Most of y’all know me. If not, feel free to read that fancy Blogger profile. If you don’t have time, here’s the skinny: My name’s Mellisa Tetterton. I’m a fourth semester student in Hamline University’s MFAC program. And I’m thrilled and thankful to join the Inkpot this semester.

How does a post about subtext relate to Marvin Gaye? Spoiler Alert: It doesn’t. I purchased The Art of Subtext: Beyond Plot [Charles Baxter], read two chapters last night, and woke up with a headache, a snoring dog, and lots of questions.

Subtext is the meaning beneath dialogue, the feeling beneath the words, that which is unspoken in a story. Why on earth am I writing about subtext?

Why not? I’m a student with questions and the Inkpot log-in information [which trumps key card access to the faculty lounge—not that I would know anything about that…]. Subtext is a daunting word. Characters do and say things that I do not intend. Thank goodness! Just because this pleases me doesn’t mean I’m not scared. The darkest parts of my soul spill onto the page. They’re naked.
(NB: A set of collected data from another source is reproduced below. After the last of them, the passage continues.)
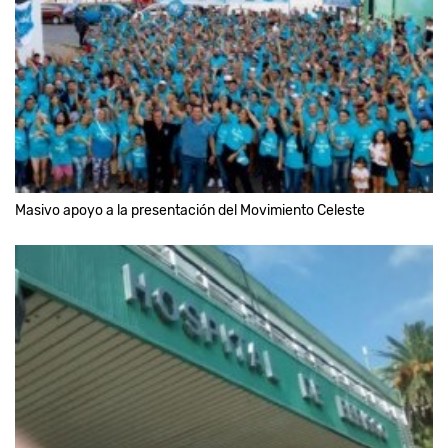
Masivo apoyo a la presentación del Movimiento Celeste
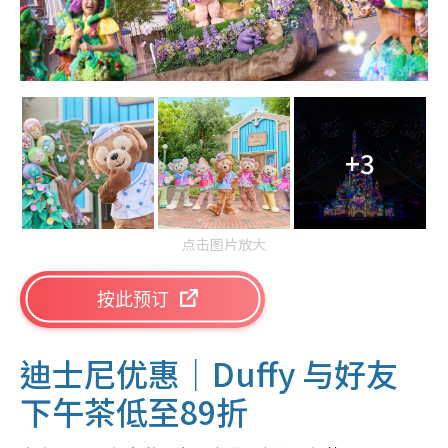
+3
点击图片放大
按此预订
迪士尼优惠｜Duffy 与好友
下午茶低至89折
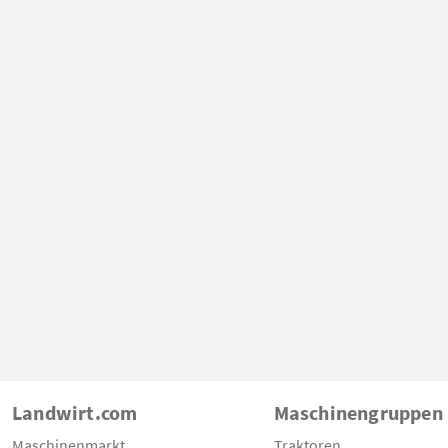
Landwirt.com
Maschinengruppen
Maschinenmarkt
Traktoren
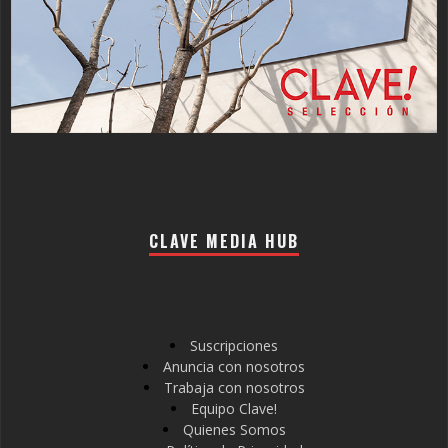
CLAVE MEDIA HUB
Suscripciones
Anuncia con nosotros
Trabaja con nosotros
Equipo Clave!
Quienes Somos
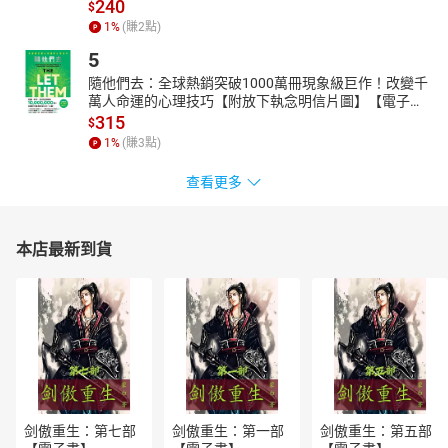
240
$
1
%
(賺
2
點)
5
隨他們去：全球熱銷突破1000萬冊現象級巨作！改變千
萬人命運的心理技巧【附放下執念明信片圖】【電子
書】
315
$
1
%
(賺
3
點)
查看更多
本店最新到貨
剑傲重生：第七部
剑傲重生：第一部
剑傲重生：第五部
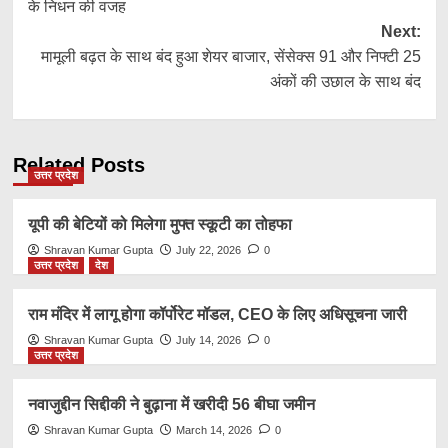
के निधन की वजह
Next:
मामूली बढ़त के साथ बंद हुआ शेयर बाजार, सेंसेक्स 91 और निफ्टी 25
अंकों की उछाल के साथ बंद
Related Posts
उत्तर प्रदेश
यूपी की बेटियों को मिलेगा मुफ्त स्कूटी का तोहफा
Shravan Kumar Gupta
July 22, 2026
0
उत्तर प्रदेश
देश
राम मंदिर में लागू होगा कॉर्पोरेट मॉडल, CEO के लिए अधिसूचना जारी
Shravan Kumar Gupta
July 14, 2026
0
उत्तर प्रदेश
नवाजुद्दीन सिद्दीकी ने बुढ़ाना में खरीदी 56 बीघा जमीन
Shravan Kumar Gupta
March 14, 2026
0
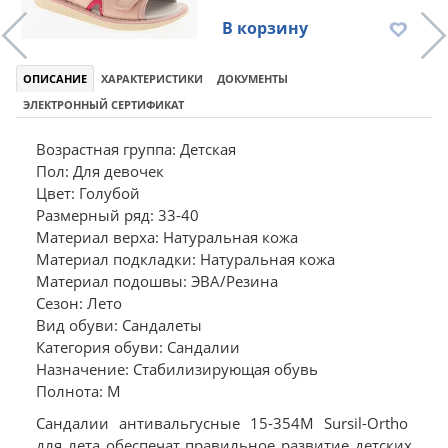
В корзину
ОПИСАНИЕ
ХАРАКТЕРИСТИКИ
ДОКУМЕНТЫ
ЭЛЕКТРОННЫЙ СЕРТИФИКАТ
Возрастная группа: Детская
Пол: Для девочек
Цвет: Голубой
Размерный ряд: 33-40
Материал верха: Натуральная кожа
Материал подкладки: Натуральная кожа
Материал подошвы: ЭВА/Резина
Сезон: Лето
Вид обуви: Сандалеты
Категория обуви: Сандалии
Назначение: Стабилизирующая обувь
Полнота: M
Сандалии антивальгусные 15-354M Sursil-Ortho
для лета обеспечат правильное развитие детских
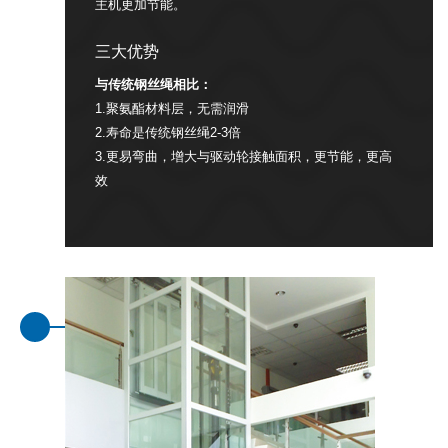
主机更加节能。
三大优势
与传统钢丝绳相比：
1.聚氨酯材料层，无需润滑
2.寿命是传统钢丝绳2-3倍
3.更易弯曲，增大与驱动轮接触面积，更节能，更高
效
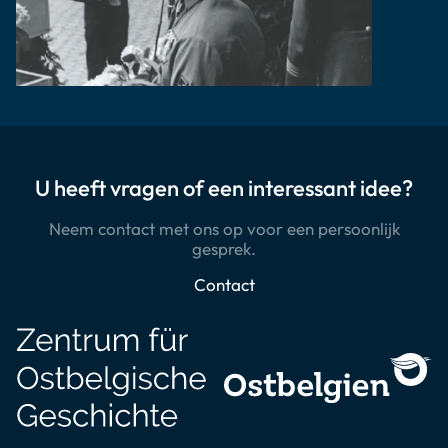
U heeft vragen of een interessant idee?
Neem contact met ons op voor een persoonlijk
gesprek.
Contact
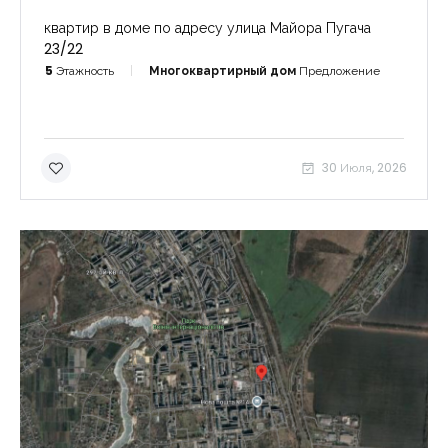
квартир в доме по адресу улица Майора Пугача
23/22
5
Этажность
Многоквартирный дом
Предложение
30 Июля, 2026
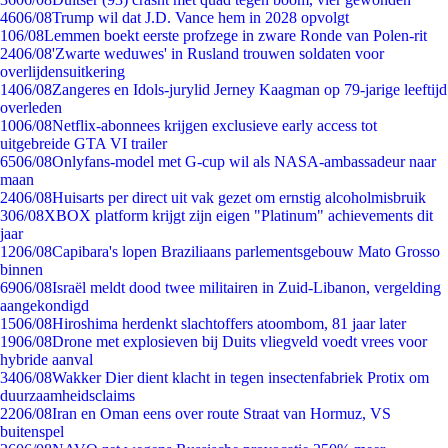
46
06/08
Trump wil dat J.D. Vance hem in 2028 opvolgt
1
06/08
Lemmen boekt eerste profzege in zware Ronde van Polen-rit
24
06/08
'Zwarte weduwes' in Rusland trouwen soldaten voor
overlijdensuitkering
14
06/08
Zangeres en Idols-jurylid Jerney Kaagman op 79-jarige leeftijd
overleden
10
06/08
Netflix-abonnees krijgen exclusieve early access tot
uitgebreide GTA VI trailer
65
06/08
Onlyfans-model met G-cup wil als NASA-ambassadeur naar
maan
24
06/08
Huisarts per direct uit vak gezet om ernstig alcoholmisbruik
3
06/08
XBOX platform krijgt zijn eigen "Platinum" achievements dit
jaar
12
06/08
Capibara's lopen Braziliaans parlementsgebouw Mato Grosso
binnen
69
06/08
Israël meldt dood twee militairen in Zuid-Libanon, vergelding
aangekondigd
15
06/08
Hiroshima herdenkt slachtoffers atoombom, 81 jaar later
19
06/08
Drone met explosieven bij Duits vliegveld voedt vrees voor
hybride aanval
34
06/08
Wakker Dier dient klacht in tegen insectenfabriek Protix om
duurzaamheidsclaims
22
06/08
Iran en Oman eens over route Straat van Hormuz, VS
buitenspel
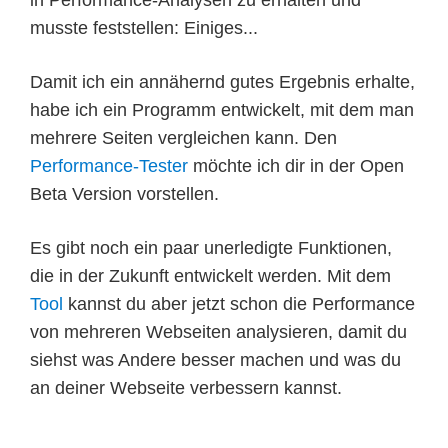
in Performance-Analysen zu erhalten und
musste feststellen: Einiges...
Damit ich ein annähernd gutes Ergebnis erhalte,
habe ich ein Programm entwickelt, mit dem man
mehrere Seiten vergleichen kann. Den
Performance-Tester
möchte ich dir in der Open
Beta Version vorstellen.
Es gibt noch ein paar unerledigte Funktionen,
die in der Zukunft entwickelt werden. Mit dem
Tool
kannst du aber jetzt schon die Performance
von mehreren Webseiten analysieren, damit du
siehst was Andere besser machen und was du
an deiner Webseite verbessern kannst.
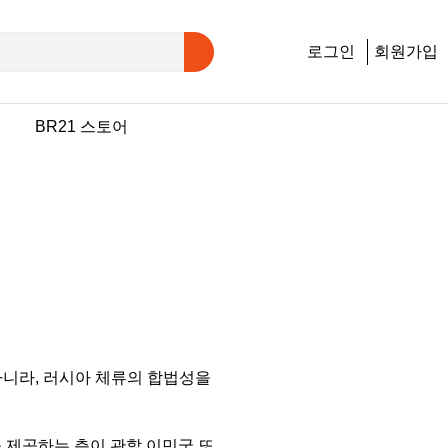
로그인
회원가입
행
BR21 스토어
아니라, 러시아 체류의 합법성을
 제공하는 측이 관할 이민국 또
And my advisors see THEM. I see THEM–sometimes.

How then do we create the invisible?

Drum roll… I don’t know. Our characters know the answers that we don’t. Listen to them. What do they want to say? Trust them. What is your character hiding? “Creep” your characters.

Want to know a secret? Come closer. Closer, now… Okay, keep your hands right there. Characters require our time and attention. If we devote enough time, maybe we will see the invisible. Maybe we won’t. Coming to terms with the unknown is part of the writing life. C’est la vie. Well, Shell has entered the study. The leash dangles from her yap and sways to the rhythm of her tail. What have your characters shown you lately? How do you revise the invisible?